Все эти слова были обращены к Марку, но обвинительница, конечно, хорошо знала при этом, что уж в чём-в чём, а в жестокости его заподозрить ну никак нельзя: он добр, мягок, отзывчив. На этом я и строил свои защитительные речи. И ещё говорил, что единственное, что можно сказать по его адресу: и на старуху бывает проруха. Но, впрочем, добавлял я, вполне возможно, что нашлись бы такие «макАренки» и «яны амосы коменские», кто даже одобрили подобные методы наказания за обман.
Однако мои умствования и ссылки на имена известных педагогов не действовали, а только подливали масла в огонь, и всё кончалось ещё одной обидой…
Моё пребывание в Омске подходило к концу, в Москву мы летели вместе с Сариком: у неё была служебная командировка по юридическим делам. В самолёте, ещё не остыв после очередной обиды, она хранила почти полное молчание, я даже вздремнул, но когда ехали на такси из аэропорта Внуково на Покровку, где жил её дядя, разговорились и расстались прежними друзьями.
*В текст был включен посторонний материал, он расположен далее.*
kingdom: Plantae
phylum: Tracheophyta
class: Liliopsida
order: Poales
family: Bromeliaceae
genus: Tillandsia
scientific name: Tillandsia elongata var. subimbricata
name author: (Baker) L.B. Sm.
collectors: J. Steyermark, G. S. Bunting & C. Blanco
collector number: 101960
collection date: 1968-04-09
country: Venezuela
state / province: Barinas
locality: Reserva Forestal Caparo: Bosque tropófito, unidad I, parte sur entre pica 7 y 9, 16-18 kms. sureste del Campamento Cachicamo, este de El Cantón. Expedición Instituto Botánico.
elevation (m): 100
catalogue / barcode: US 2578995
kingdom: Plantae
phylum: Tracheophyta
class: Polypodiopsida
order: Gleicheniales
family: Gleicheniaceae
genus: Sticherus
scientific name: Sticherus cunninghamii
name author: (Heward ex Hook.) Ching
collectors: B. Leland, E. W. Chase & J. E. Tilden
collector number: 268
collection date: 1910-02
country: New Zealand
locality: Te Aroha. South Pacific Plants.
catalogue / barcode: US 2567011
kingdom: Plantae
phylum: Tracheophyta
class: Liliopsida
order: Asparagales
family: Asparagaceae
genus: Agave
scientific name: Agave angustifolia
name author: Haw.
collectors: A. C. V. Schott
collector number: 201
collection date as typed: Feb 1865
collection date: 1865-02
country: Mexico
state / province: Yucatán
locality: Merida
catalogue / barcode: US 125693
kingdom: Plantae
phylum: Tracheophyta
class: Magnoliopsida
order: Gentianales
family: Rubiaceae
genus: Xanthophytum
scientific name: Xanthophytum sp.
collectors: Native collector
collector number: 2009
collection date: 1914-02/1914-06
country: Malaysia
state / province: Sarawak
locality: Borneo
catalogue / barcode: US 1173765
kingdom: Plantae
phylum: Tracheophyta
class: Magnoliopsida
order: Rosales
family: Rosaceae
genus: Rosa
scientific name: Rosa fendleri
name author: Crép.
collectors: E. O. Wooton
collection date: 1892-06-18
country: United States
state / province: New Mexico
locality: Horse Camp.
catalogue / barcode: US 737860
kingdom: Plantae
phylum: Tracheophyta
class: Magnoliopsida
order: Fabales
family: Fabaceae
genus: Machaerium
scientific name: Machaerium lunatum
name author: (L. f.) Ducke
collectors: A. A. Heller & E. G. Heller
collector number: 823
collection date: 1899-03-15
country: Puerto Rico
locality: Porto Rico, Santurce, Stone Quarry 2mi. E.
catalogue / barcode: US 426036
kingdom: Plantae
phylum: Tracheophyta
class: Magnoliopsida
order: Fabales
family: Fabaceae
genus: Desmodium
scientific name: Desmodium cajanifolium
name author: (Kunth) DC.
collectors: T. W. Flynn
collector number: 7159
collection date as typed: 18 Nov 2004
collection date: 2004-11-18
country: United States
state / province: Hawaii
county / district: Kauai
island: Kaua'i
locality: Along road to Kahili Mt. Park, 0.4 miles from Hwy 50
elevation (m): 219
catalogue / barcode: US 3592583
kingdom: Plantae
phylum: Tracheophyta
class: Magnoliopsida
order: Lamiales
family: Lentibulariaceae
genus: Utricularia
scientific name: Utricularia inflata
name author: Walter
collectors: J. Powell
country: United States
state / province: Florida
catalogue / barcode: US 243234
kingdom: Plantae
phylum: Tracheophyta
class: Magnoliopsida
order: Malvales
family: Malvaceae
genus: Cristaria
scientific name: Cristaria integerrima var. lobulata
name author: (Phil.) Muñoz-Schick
В чём я и не сомневался: просто в последние годы переходный возраст Пети и состояние её собственного здоровья давали себя знать.
Проводив Сарика, я на том же такси уехал к себе на улицу Черняховского, куда мы перебрались всего полгода назад с Лубянки.
В Москве стояла жара почище омской. Квартира встретила меня безлюдьем (и бессобачьем): Римма на работе, Капочку я перед отъездом впервые поместил в голицынский «звердом» к Антонине Фёдоровне. Чуть не сразу, как я вошёл в дверь, зазвонил телефон: спрашивали Анну Ивановну. Я уже привык, что почти каждый день в трубке у нас кричал требовательный мужской голос: «Полигон! Это полигон?» А нежный женский, тоже нередко, вопрошал: «Братцевская птицефабрика?..» Сейчас я довольно вежливо ответил, что Анна Ивановна здесь не живёт, и отправился принять душ.